- **Task instructions**
Please copy the passage on septic peritonitis word for word, from "Jejunal perforation." to "once under way.".

──────── Supplied passage

Jejunal perforation.

Septic peritonitis is uncommon in veterinary medicine, but can be immediately life-threatening if treatment is not rapid and appropriate.

Figure 1. Gastric perforation secondary to NSAID administration, which resulted in septic peritonitis.
Figure 1. Gastric perforation secondary to NSAID administration, which resulted in septic peritonitis.

The sequence of common pathophysiological events that occur with any infectious or inflammatory disease can result in systemic inflammatory response syndrome (SIRS) which is hard to control once under way.

The consequences of SIRS include:

  • inflammation
  • vasodilation
  • hypotension
  • altered coagulation
  • organ injury

Alterations in production and distribution of proteins, specifically albumin, can be a major contributing factor and has been associated with poor prognosis.

The most common source of abdominal sepsis in veterinary patients results from an internally spreading bacteria, most commonly originating from the gastrointestinal (GI) tract. Other sources, such as abscessation (blood borne) or externally penetrating trauma may be causative factors as well.

Several types of diseases can lead to GI perforation:

  • intestinal obstruction from foreign material
  • intussusception
  • compromised GI barrier (NSAID-related perforation)
  • neoplasia
  • torsions
  • thrombus formation (Figures 1 and 2).

Aggressive therapy is necessary for these patients to address and correct the source of the infection, or underlying problem, to limit the systemic consequences of SIRS.

────────────────
──────── Data to examine

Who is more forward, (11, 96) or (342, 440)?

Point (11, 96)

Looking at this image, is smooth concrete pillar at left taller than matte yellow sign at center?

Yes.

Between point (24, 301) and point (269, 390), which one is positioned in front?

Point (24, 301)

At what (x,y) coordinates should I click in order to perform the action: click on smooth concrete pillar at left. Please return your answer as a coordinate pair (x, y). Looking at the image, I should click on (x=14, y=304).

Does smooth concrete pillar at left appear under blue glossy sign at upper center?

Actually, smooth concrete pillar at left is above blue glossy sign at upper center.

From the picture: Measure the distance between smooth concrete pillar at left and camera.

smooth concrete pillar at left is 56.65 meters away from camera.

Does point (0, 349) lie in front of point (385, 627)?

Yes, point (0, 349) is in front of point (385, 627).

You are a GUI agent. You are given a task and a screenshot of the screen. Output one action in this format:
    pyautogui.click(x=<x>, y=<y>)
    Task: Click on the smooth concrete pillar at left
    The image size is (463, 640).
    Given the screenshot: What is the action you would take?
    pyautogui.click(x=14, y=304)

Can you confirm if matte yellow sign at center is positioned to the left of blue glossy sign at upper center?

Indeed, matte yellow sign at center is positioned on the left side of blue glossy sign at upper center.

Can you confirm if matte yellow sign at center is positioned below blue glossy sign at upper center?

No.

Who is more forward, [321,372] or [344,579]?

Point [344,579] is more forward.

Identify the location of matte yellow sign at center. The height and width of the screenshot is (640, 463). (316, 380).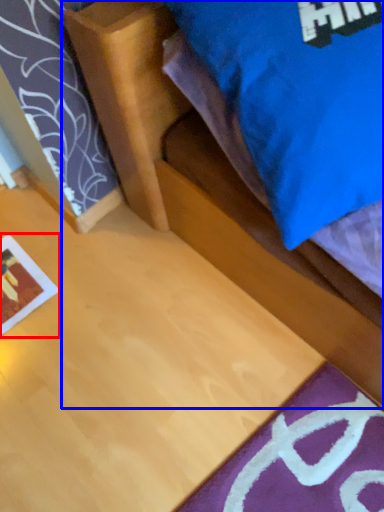
Question: Which point is further to the camera, print (highlighted by a red box) or bed (highlighted by a blue box)?

Choices:
 (A) print
 (B) bed

Answer: (A)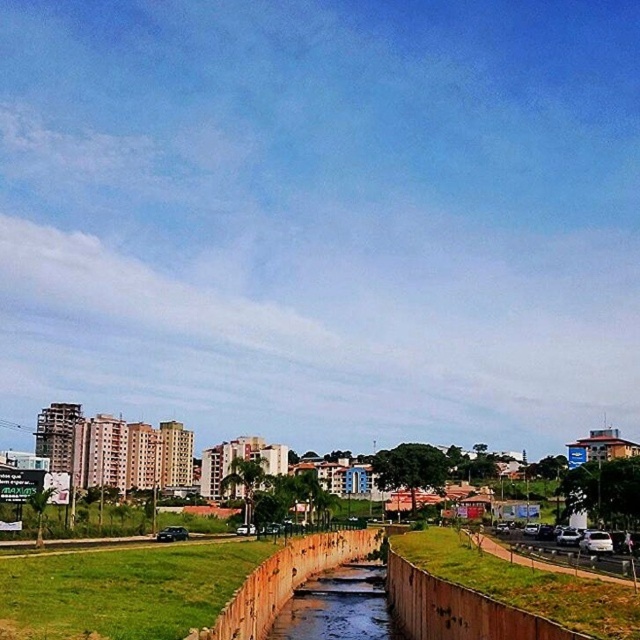
You are standing at the grassy area near the waterway and want to take a photo of both point (67,593) and point (534,570) in the image. Which point should you focus on first to ensure both are in the frame?

You should focus on point (67,593) first because it is closer to the camera than point (534,570), ensuring both points are within the frame.

You are a drone operator who needs to capture a closeup shot of the green grass at lower center. The drone can only fly up to 100 feet away from its starting position. Can you get the shot without moving the drone beyond its maximum range?

The green grass at lower center is 120.21 feet from the camera, which exceeds the drone operator can fly up to 100 feet. Therefore, the drone cannot reach the green grass at lower center without moving beyond its maximum range.

Looking at this image, you are a gardener standing at the edge of the green grass at lower center. You need to water the brown concrete river at center. Which direction should you move to reach it?

The brown concrete river at center is to the left of the green grass at lower center, so you should move to the left to reach it.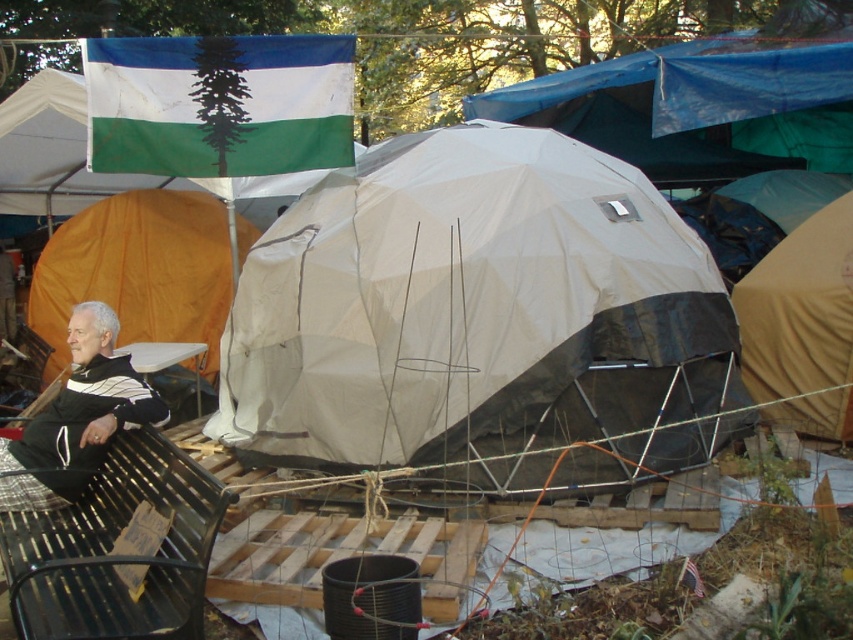
You are standing at the campsite and need to reach a specific location marked by the point at coordinates point (x=183, y=621). If your walking distance is limited to 10 feet, can you reach that point without moving further away?

The distance between you and the point (x=183, y=621) is 10.77 feet, which exceeds your 10 feet limit. Therefore, you cannot reach the point without moving further away.

You are setting up a campsite and need to determine which tent can accommodate more people. Based on the image, which tent has a larger width, the white tarpaulin tent at center or the beige fabric tent at right?

The white tarpaulin tent at center has a larger width than the beige fabric tent at right, so it can accommodate more people.

You are standing at the center of the campsite and want to find the white tarpaulin tent at center. According to the coordinates provided, where exactly should you look?

The white tarpaulin tent at center is located at coordinates point (480, 321), so you should look directly at that point to find it.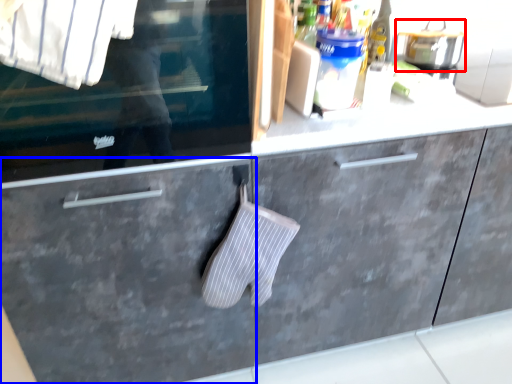
Question: Which of the following is the farthest to the observer, appliance (highlighted by a red box) or drawer (highlighted by a blue box)?

Choices:
 (A) appliance
 (B) drawer

Answer: (A)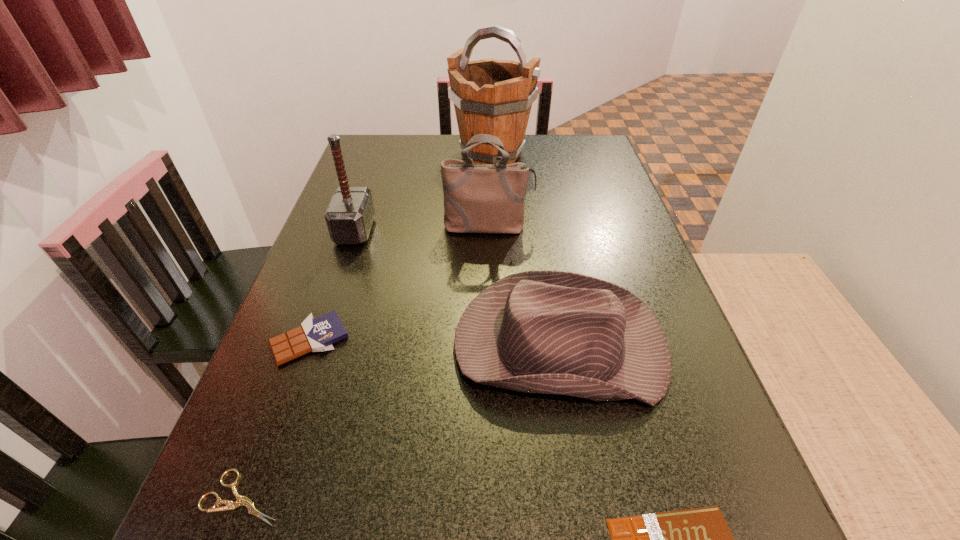
Identify the location of bucket. (490, 96).

Identify the location of the tallest object. (490, 96).

This screenshot has height=540, width=960. In order to click on shoulder bag in this screenshot , I will do `click(478, 198)`.

Identify the location of hammer. This screenshot has height=540, width=960. (349, 217).

In order to click on fedora in this screenshot , I will do click(x=550, y=332).

The width and height of the screenshot is (960, 540). Identify the location of the farther chocolate bar. (318, 334).

What are the coordinates of `the third shortest object` in the screenshot? It's located at [318, 334].

This screenshot has width=960, height=540. I want to click on shears, so click(240, 500).

Find the location of a particular element. The image size is (960, 540). free location located on the front of the bucket is located at coordinates (494, 221).

Find the location of a particular element. vacant space located on the front-facing side of the shoulder bag is located at coordinates (491, 313).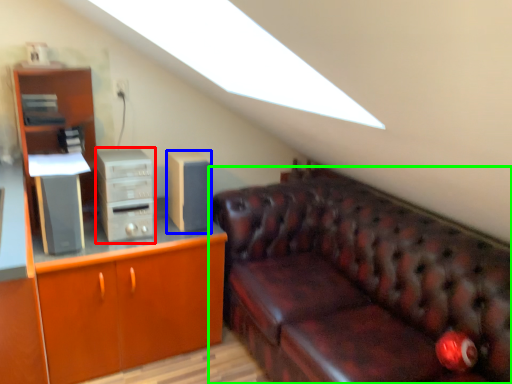
Question: Considering the real-world distances, which object is farthest from computer tower (highlighted by a red box)? speaker (highlighted by a blue box) or studio couch (highlighted by a green box)?

Choices:
 (A) speaker
 (B) studio couch

Answer: (B)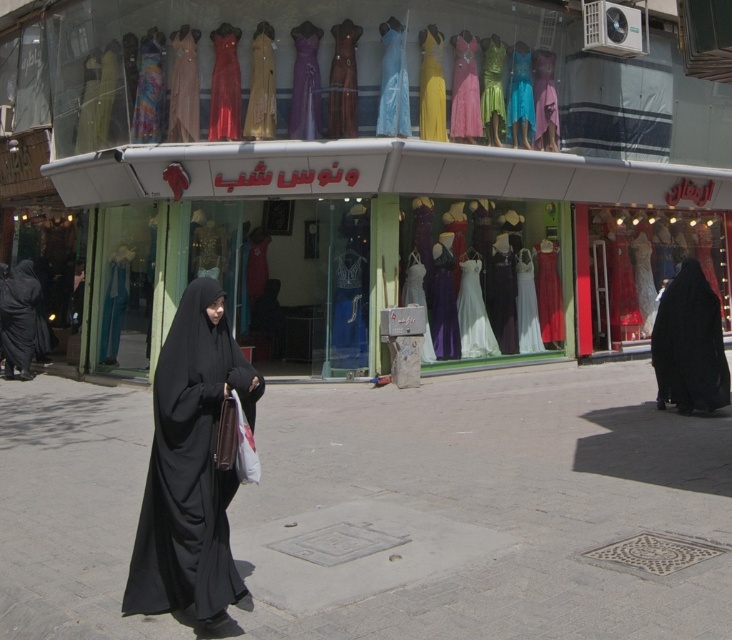
Question: Is white satin dress at center below green satin dress at center?

Choices:
 (A) no
 (B) yes

Answer: (B)

Question: Is black matte abaya at right below yellow satin dress at center?

Choices:
 (A) yes
 (B) no

Answer: (A)

Question: Which point appears farthest from the camera in this image?

Choices:
 (A) (490, 113)
 (B) (481, 307)
 (C) (714, 352)

Answer: (B)

Question: Which point is closer to the camera taking this photo?

Choices:
 (A) (474, 285)
 (B) (640, 282)
 (C) (498, 80)
 (D) (288, 316)

Answer: (C)

Question: Estimate the real-world distances between objects in this image. Which object is farther from the white satin dress at center?

Choices:
 (A) black matte abaya at center
 (B) matte glass dress at right
 (C) black matte abaya at right
 (D) green satin dress at center

Answer: (A)

Question: Does black matte abaya at center lie in front of matte blue dress at center?

Choices:
 (A) yes
 (B) no

Answer: (A)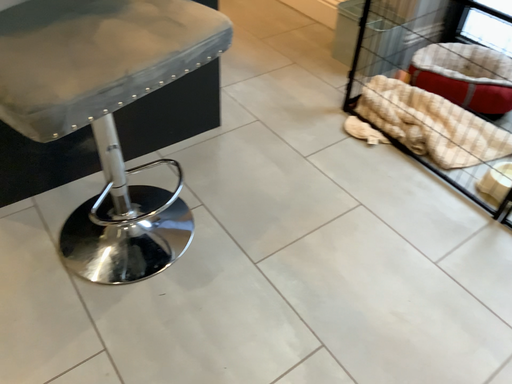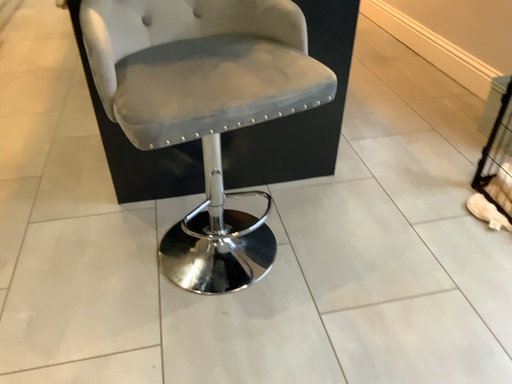
Question: How did the camera likely rotate when shooting the video?

Choices:
 (A) rotated upward
 (B) rotated downward

Answer: (A)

────────────────

- **Result of this exercise**
Jejunal perforation.

Septic peritonitis is uncommon in veterinary medicine, but can be immediately life-threatening if treatment is not rapid and appropriate.

Figure 1. Gastric perforation secondary to NSAID administration, which resulted in septic peritonitis.
Figure 1. Gastric perforation secondary to NSAID administration, which resulted in septic peritonitis.

The sequence of common pathophysiological events that occur with any infectious or inflammatory disease can result in systemic inflammatory response syndrome (SIRS) which is hard to control once under way.